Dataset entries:
···
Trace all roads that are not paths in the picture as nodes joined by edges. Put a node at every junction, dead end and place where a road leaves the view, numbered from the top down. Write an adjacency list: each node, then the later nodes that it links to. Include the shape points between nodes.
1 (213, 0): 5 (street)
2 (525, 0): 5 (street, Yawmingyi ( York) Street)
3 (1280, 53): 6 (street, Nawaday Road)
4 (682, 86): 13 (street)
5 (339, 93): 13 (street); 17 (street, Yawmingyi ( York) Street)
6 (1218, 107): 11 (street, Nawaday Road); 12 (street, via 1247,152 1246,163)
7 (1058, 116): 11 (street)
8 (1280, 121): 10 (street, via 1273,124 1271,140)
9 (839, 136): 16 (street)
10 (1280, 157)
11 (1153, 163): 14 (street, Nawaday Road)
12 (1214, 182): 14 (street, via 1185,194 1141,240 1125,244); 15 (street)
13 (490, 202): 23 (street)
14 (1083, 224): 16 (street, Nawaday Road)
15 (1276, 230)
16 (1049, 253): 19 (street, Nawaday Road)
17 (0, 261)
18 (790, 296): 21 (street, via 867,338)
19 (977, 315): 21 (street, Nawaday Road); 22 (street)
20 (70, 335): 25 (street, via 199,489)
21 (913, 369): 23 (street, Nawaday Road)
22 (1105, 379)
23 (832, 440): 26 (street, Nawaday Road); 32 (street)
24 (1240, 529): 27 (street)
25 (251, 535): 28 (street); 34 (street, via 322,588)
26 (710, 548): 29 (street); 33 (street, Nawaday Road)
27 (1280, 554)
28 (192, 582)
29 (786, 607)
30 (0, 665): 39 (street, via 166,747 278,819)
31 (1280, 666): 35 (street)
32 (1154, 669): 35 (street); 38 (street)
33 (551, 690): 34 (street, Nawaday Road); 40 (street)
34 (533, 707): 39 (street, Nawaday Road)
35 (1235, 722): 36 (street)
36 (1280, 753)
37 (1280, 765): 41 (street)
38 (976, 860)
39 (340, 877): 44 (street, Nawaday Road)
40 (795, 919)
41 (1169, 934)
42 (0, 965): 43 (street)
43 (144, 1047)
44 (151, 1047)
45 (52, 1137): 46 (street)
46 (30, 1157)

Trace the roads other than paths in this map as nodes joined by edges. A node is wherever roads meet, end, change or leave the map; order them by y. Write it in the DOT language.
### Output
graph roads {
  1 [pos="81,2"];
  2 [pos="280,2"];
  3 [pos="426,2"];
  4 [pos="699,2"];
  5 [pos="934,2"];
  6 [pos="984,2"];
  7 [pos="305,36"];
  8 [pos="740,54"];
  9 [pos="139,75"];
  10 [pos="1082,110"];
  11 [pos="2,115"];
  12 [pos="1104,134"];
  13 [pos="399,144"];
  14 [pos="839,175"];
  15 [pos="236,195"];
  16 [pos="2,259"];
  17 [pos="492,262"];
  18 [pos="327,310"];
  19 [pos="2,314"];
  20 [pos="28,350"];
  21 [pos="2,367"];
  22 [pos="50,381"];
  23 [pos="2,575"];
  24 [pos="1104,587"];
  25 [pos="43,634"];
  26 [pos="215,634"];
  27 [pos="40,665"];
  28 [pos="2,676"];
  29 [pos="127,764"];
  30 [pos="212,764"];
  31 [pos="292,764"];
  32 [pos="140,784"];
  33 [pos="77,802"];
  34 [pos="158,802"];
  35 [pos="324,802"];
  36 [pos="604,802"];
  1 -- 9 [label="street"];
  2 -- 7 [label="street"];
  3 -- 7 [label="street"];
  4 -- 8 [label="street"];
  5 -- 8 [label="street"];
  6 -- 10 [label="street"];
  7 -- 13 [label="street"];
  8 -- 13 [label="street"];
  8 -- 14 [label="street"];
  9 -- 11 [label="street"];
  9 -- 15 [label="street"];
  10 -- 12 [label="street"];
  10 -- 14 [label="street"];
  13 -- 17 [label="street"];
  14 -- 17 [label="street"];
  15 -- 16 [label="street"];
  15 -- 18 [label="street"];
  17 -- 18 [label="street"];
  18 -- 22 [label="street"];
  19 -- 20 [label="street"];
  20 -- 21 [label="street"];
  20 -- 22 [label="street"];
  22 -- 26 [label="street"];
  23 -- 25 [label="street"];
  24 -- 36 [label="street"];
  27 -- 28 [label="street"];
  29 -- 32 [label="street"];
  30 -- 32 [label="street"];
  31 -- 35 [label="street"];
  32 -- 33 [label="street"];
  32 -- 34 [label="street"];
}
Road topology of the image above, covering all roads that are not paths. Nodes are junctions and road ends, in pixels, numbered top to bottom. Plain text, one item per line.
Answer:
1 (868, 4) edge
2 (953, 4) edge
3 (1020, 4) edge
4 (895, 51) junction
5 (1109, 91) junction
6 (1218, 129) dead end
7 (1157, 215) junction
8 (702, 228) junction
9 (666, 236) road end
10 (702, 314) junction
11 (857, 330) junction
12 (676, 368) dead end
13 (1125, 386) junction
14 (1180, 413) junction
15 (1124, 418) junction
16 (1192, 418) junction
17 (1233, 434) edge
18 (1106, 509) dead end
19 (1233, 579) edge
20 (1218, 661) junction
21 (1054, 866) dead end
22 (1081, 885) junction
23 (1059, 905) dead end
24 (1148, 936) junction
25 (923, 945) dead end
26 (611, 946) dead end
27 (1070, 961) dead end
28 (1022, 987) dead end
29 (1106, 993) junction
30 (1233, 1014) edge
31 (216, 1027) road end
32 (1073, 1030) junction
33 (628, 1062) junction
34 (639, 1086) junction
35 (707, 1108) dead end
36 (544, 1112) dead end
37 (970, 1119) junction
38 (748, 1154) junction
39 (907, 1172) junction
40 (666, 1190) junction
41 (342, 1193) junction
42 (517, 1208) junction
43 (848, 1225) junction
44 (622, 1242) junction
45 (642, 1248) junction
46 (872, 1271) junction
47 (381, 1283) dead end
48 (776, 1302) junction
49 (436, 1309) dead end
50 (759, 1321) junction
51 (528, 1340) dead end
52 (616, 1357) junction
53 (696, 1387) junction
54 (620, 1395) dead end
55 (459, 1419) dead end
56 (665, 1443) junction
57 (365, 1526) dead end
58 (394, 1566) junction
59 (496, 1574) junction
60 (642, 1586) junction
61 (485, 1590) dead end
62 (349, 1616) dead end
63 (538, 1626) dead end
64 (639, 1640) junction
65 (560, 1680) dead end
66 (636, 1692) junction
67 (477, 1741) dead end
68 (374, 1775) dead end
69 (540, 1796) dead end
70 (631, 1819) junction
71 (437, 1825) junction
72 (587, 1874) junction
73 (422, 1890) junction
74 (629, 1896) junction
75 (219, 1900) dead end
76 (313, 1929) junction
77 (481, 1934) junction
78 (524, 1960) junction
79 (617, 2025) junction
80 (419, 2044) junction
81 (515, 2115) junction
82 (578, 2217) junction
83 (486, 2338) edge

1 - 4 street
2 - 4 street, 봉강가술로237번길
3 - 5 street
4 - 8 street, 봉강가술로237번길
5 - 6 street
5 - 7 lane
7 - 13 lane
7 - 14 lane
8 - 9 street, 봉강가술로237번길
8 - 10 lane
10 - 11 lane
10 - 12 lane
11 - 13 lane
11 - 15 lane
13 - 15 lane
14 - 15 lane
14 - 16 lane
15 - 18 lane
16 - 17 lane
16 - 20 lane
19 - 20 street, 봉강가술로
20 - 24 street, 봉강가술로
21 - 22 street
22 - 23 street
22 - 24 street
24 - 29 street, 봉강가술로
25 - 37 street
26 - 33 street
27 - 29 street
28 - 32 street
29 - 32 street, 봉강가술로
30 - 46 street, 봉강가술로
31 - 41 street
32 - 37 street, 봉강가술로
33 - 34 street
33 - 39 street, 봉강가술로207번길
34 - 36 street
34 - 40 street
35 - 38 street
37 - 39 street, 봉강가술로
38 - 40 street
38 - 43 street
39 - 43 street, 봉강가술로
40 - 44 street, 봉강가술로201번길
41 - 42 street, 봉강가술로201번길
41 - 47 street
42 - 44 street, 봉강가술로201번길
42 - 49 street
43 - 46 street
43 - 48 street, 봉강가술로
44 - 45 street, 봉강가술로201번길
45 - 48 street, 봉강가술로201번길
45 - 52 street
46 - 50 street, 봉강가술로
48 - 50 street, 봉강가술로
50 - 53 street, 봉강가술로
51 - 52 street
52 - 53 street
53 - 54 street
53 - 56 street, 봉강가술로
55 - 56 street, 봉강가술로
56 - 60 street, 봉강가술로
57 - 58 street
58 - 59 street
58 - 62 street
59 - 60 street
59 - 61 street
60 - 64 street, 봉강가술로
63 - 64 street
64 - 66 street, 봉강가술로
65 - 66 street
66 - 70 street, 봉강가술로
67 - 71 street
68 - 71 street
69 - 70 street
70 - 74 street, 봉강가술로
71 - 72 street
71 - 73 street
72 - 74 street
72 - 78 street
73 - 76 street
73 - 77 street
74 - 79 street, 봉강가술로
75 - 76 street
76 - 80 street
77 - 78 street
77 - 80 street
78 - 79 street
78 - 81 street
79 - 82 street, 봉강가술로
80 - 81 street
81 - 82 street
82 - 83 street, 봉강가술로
···
• **How to complete this task**
Look for the word "Nawaday". Copy out every line of the data that has it.

• **Output of the task**
3 (1280, 53): 6 (street, Nawaday Road)
6 (1218, 107): 11 (street, Nawaday Road); 12 (street, via 1247,152 1246,163)
11 (1153, 163): 14 (street, Nawaday Road)
14 (1083, 224): 16 (street, Nawaday Road)
16 (1049, 253): 19 (street, Nawaday Road)
19 (977, 315): 21 (street, Nawaday Road); 22 (street)
21 (913, 369): 23 (street, Nawaday Road)
23 (832, 440): 26 (street, Nawaday Road); 32 (street)
26 (710, 548): 29 (street); 33 (street, Nawaday Road)
33 (551, 690): 34 (street, Nawaday Road); 40 (street)
34 (533, 707): 39 (street, Nawaday Road)
39 (340, 877): 44 (street, Nawaday Road)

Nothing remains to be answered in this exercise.